Hola, me inscribí ayer al foro y hoy he visto tu historia.
Yo tenía una gata siamesa a la que tuvimos que sacrificar después de ocho años con nosotros por una infección con muy pocas posibilidades de salir bien.
Aún recuerdo cómo esperaba encontrármela detrás de la puerta al llegar a casa, y al levantarme de la cama. La echaba de menos junto a mí en el sofá cuando veía la tele o me quedaba dormida, y cuando limpiaba con la fregona se enganchaba a ella jugando,y todo eso desapareció de repente. ¿Pero sabes?, hoy, después de algunos años, tengo una gatita adoptada de unos 8 o 9 meses que está embarazada, y me ha devuelto la alegría, y eso que la tenemos de hace poquito.

• **Lista de actividades**
A – Resume en forma de lista el párrafo del fragmento que empieza con "Aún recuerdo cómo", sin perder sus datos principales.
B – Copia otra vez, sin cambios, una parte del fragmento: empieza en las palabras "Aún recuerdo cómo" y termina después de "de hace poquito.".

• **Fragmentos de un conjunto de datos**
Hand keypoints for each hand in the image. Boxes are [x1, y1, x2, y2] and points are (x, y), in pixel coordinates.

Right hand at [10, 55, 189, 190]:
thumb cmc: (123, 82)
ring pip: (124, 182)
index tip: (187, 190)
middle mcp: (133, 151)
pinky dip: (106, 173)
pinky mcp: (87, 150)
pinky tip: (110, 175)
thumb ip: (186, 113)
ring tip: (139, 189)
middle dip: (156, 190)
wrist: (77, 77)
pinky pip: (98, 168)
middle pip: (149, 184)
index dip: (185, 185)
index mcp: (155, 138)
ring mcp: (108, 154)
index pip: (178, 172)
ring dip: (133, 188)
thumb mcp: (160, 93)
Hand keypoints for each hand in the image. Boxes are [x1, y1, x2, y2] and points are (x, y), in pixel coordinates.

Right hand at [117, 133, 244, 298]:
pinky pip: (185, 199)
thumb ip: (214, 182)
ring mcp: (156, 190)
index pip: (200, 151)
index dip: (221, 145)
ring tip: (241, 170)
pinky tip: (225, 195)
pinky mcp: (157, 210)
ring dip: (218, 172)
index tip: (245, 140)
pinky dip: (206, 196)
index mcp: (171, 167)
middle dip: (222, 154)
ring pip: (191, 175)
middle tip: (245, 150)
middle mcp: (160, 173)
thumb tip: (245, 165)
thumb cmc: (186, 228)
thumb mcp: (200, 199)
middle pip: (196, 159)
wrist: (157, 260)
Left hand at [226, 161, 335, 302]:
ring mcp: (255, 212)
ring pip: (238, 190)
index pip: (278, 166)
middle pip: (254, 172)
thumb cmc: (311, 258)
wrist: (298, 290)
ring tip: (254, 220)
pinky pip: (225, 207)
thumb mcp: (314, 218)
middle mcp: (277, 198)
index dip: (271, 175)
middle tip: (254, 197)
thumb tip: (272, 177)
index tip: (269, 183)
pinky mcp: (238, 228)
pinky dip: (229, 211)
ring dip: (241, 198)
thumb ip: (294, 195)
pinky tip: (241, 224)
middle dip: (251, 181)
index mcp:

• **Soluciones**
A –
- Esperaba encontrarse a la gata detrás de la puerta al llegar a casa y al levantarse de la cama.
- La echaba de menos a su lado en el sofá cuando veía la tele o se quedaba dormida.
- Cuando limpiaba con la fregona, la gata se enganchaba a ella jugando.
- Todo eso desapareció de repente.
- Años después tiene una gatita adoptada de unos 8 o 9 meses, que está embarazada.
- La gatita le ha devuelto la alegría, aunque la tienen desde hace poco.

B –
Aún recuerdo cómo esperaba encontrármela detrás de la puerta al llegar a casa, y al levantarme de la cama. La echaba de menos junto a mí en el sofá cuando veía la tele o me quedaba dormida, y cuando limpiaba con la fregona se enganchaba a ella jugando,y todo eso desapareció de repente. ¿Pero sabes?, hoy, después de algunos años, tengo una gatita adoptada de unos 8 o 9 meses que está embarazada, y me ha devuelto la alegría, y eso que la tenemos de hace poquito.